Family and Medical Leave

Under the Family and Medical Leave Act (FMLA), employees who must care for a sick child, parent, or spouse may take up to 12 weeks of protected leave, which also applies to an employee’s own serious health condition. A serious health condition is one that makes an employee unable to perform the functions of their position. Employers are allowed to require certification of the health condition by a certified healthcare provider.


Leave for School Activities

In California, employers with 25 or more employees at the same location cannot discriminate against or discharge an employee for taking time off to participate in their child’s school activities. All eligible employees can take up to 40 hours per year to participate in their children’s school activities or address childcare emergencies.


Crime Victims Leave

Under California law, crime victim leave allows an employee to be safe from discrimination, retaliation, or dismissal due to taking work time off for crimes that they have suffered.
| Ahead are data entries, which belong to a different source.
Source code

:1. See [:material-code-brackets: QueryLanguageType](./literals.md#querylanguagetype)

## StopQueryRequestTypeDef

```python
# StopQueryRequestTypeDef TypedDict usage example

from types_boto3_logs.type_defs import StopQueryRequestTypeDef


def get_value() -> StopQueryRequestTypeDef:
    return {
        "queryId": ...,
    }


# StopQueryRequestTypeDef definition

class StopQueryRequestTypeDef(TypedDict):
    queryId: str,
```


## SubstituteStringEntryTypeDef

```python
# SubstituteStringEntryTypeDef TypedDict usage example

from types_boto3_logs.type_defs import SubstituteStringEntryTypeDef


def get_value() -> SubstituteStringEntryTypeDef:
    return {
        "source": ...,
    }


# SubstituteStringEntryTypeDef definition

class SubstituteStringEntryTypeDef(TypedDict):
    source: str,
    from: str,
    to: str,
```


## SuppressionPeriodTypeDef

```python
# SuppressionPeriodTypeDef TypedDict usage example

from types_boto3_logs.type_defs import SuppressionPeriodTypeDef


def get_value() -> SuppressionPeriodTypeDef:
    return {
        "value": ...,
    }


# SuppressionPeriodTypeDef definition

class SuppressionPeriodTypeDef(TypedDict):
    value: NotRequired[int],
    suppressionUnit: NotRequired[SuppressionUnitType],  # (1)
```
This also includes time taken off to appear in court.


Domestic Violence Victim Leave

Under California law, employers may not retaliate or discriminate against an employee for leaving work due to obtaining domestic violence protection. Victims of domestic violence, sexual assault, etc., are allowed to take time off to seek medical attention and psychological counseling, obtain domestic violence services, or engage in safety planning.


California Employment and Labor Laws FAQs

Below is additional information you might want to know about specific employment and labor laws in California.

Are there specific laws in California regarding Paid Family Leaves (PFL), particularly for a foster child?

California’s Paid Family Leave (PFL) allows parents to bond with a minor foster child for a period of eight weeks. This leave can be availed until the first anniversary of foster placement.

In California Employment and Labor Laws, what are provisions pertaining to having a domestic partner?

Family Code Section 297 of California defines a domestic partner as someone with whom one shares a common residence, a committed relationship, but is not necessarily bound by blood or marriage.

As long as the domestic partner is registered, one is entitled to California’s Paid Family Disability Leave.

This involves having limited replacement wages amounting to six weeks of leave.

What labor laws in California apply to having a newborn child?

California has a New Parent Leave Act (NPLA) that guarantees up to 12 weeks of unpaid leave for parents who need to take care of a newborn child.

This is applicable for both paternity and maternity leaves, whether they are a biological parent or a foster parent.

Are there labor laws in California that protect employees from having unpaid time?

According to several labor laws of the state, penalties await a business employer if employees are not paid on time.

This is for both private employees and public employees and includes having grace periods for delayed overtime pay.

Are there labor and employment laws in California designed specifically to help a female employee?

Yes. For example, the California Equal Pay Act guarantees that employers are prohibited from paying employees of the opposite sex less than the other.

Employers, as a matter of company policy, are also urged to give lactation accommodations to female employees.